I like reading personal finance blogs and I like the concept of No Spend Days, those days when you make an effort to buy nothing. Trying to achieve a run of No Spend Days helps me keep discretionary spending down – fewer take-out coffees and snacks, fewer trips to the grocery store for just one or two items, more grouping of errands instead of scattering them throughout the week. But we know we are “spending without spending” because of all the bill paying that goes on behind the scenes. I may not buy a muffin today, and I may put off a trip to the post office until I have other errands to do, so I feel like I’m spending nothing. In reality, I know that my lifestyle is costing me plenty, every single day.
Regular readers of this blog will know that Rom and I are a dual income couple with no kids at home any more, no mortgage and no debt. The amount of money at our disposal these days seems vast compared to any earlier time in our lives! Ah, the perks of being in mid-to-late career mode. We both have many years of employment ahead, but are saving at a high rate in case either of us has to leave work unexpectedly.
So how much money is trickling away every day when I don’t consciously spend a cent? The answer is $163 ! Yes, one hundred sixty-three dollars.
I took all of my annual costs, broke them down into monthly costs, and then broke them further into daily costs. Here is what I am paying every single day to afford my life.
$13,000 a year or $1083/month or $36.11/day
$12,000 a year or $1000 a month or $33.33 a day.
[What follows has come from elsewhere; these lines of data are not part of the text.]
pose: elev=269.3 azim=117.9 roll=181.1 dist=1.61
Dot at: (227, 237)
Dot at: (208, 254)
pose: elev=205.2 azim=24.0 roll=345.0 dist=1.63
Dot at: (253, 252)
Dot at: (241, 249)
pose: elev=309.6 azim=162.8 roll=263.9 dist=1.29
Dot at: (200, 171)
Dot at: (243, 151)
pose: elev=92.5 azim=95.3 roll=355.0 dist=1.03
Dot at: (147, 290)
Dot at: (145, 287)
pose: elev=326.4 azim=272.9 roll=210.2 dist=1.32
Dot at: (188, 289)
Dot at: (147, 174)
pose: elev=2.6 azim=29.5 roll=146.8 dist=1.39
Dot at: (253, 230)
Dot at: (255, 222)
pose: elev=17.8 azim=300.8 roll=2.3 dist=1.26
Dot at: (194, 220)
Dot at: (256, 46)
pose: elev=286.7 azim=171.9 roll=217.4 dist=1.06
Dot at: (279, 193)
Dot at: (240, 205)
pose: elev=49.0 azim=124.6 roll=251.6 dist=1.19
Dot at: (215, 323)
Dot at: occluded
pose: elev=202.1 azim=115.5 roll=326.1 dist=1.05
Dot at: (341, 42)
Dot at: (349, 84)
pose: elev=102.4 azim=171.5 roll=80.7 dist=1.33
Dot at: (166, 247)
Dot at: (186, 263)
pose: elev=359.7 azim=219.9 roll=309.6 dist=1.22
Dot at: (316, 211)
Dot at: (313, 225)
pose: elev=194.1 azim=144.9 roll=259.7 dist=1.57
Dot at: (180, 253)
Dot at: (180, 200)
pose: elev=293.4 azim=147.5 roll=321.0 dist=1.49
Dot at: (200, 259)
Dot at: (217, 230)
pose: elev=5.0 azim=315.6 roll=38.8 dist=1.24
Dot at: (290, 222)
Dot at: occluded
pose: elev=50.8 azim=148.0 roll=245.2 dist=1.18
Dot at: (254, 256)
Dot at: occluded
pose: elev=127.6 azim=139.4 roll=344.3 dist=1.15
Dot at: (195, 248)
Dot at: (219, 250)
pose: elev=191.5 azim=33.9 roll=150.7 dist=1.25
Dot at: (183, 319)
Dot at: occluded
And that is with no mortgage or rent!
- Big maintenance projects such as painting, heating systems, doors and windows or roof: $3600/year or $10/day
- Small maintenance such as repairing the furnace or replacing a faucet: $800/year or $2.22 /day
- Property tax: $2273/year or $6.31/day
- Home insurance: $1312/year or $3.64/day
- Electricity and heat: $2064/year or $5.73/day
- Water: $804/year or $2.23/day
- Appliances and electronics (mostly replacements): $300/year or $0.83/day
- Yard, garden and bird feeders: $275/year or $0.76/day
- Miscellaneous household (everything from light bulbs to Christmas trees): $575/year or $1.60/day
$6600/year or $550/month or $18.33/day
This includes real food for making meals, snacks, cleaning supplies, paper goods, personal care items, cat food and litter, and a Costco membership.
$6300/year or $525/month or $17.50/day
This covers our annual trips to Sussex, UK and Toronto, Canada to visit relatives. The past two years we have added extra trips and the costs have been higher.
$4800/year or $400/month or $13.33/day
We have an adult child who currently needs support. No excuses or apologies provided.
$3100/year or $258.33/month or $8.61/day
Because I enjoy it. Includes birthdays, Christmas and all occasions.
$3000/year, $250/month or $8.33/day
Includes clothes, gym membership, hair cuts, health and dental care (very minimal costs), cell phone and work expenses.
- Out of the house entertainment:
$2744/year, $229/month or $7.63/day
Includes concerts, movies, plays, museums, festivals, dining out and coffee shop visits.
- At home entertainment:
$1918/year, $160/month or $5.33/day
Includes Internet and land line, books and magazines, music streaming service and (minor) blog expenses. No cable TV.
$2538/year, $211.50/month or $7.06/day
Just for my car, not Rom’s. No car payments. Includes insurance, maintenance, gas, bridge tolls, parking (insignificant), license and registration.
$2400/year, $200/month or $6.67/day
and finally Miscellaneous
$348/year, $29/month or $0.97/day
Includes odds-n-ends like bank charges, postage, printer ink and cash that is unaccounted for.
Whew! After all that, I feel like I could finance a small country. Ha ha! It helps me to know these figures because it gives me actual data for work/life balance. If I wanted to live on less income, which expenses could I give up? Does it cost more to own a house or to rent? What will the budget look like when I am drawing down savings instead of adding to them? What shift will I make when it’s time for new car payments again? If I had to decrease charity, gifts or entertainment, which would it be?
I could be glib and say that after this “background” outflow of cash every day, No Spend Days are pointless. Not true, though. I’ve set my budget priorities and it’s important to me to fund them, and not let my income trickle away on categories that are unimportant to me.
Do you try to have No Spend Days? Do you know how much you spend each year on your house or car or kids?